Exercise material —
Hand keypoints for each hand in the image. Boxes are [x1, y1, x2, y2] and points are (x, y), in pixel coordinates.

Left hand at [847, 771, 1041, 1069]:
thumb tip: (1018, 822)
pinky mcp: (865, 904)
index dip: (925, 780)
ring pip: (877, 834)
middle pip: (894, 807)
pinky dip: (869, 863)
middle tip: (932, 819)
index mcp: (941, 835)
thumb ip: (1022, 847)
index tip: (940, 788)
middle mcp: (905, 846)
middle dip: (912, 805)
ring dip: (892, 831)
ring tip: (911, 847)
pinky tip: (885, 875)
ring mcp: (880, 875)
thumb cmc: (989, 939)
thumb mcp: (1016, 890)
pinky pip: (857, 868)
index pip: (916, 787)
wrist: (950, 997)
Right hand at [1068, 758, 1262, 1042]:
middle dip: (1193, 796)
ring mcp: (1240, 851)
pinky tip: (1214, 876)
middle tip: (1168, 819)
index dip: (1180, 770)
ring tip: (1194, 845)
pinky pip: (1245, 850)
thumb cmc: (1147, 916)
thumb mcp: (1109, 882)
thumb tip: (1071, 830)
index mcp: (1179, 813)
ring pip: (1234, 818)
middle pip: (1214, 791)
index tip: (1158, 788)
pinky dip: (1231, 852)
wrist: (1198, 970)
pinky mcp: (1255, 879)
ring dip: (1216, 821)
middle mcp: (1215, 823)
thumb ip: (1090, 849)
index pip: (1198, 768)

Work instruction —
Your task is to restate all of the records above word for word.

Finished task —
Hand keypoints for each hand in the image. Boxes are [x1, y1, x2, y2] and points are (x, y), in pixel coordinates.

Left hand at [847, 771, 1041, 1069]:
thumb tip: (1018, 822)
pinky mcp: (865, 904)
index dip: (925, 780)
ring pip: (877, 834)
middle pip: (894, 807)
pinky dip: (869, 863)
middle tip: (932, 819)
index mcp: (941, 835)
thumb ip: (1022, 847)
index tip: (940, 788)
middle mcp: (905, 846)
middle dip: (912, 805)
ring dip: (892, 831)
ring tip: (911, 847)
pinky tip: (885, 875)
ring mcp: (880, 875)
thumb cmc: (989, 939)
thumb mcp: (1016, 890)
pinky pip: (857, 868)
index pip: (916, 787)
wrist: (950, 997)
Right hand at [1068, 758, 1262, 1042]:
middle dip: (1193, 796)
ring mcp: (1240, 851)
pinky tip: (1214, 876)
middle tip: (1168, 819)
index dip: (1180, 770)
ring tip: (1194, 845)
pinky pip: (1245, 850)
thumb cmc: (1147, 916)
thumb mcp: (1109, 882)
thumb tip: (1071, 830)
index mcp: (1179, 813)
ring pip: (1234, 818)
middle pip: (1214, 791)
index tip: (1158, 788)
pinky dip: (1231, 852)
wrist: (1198, 970)
pinky mcp: (1255, 879)
ring dip: (1216, 821)
middle mcp: (1215, 823)
thumb ip: (1090, 849)
index pip: (1198, 768)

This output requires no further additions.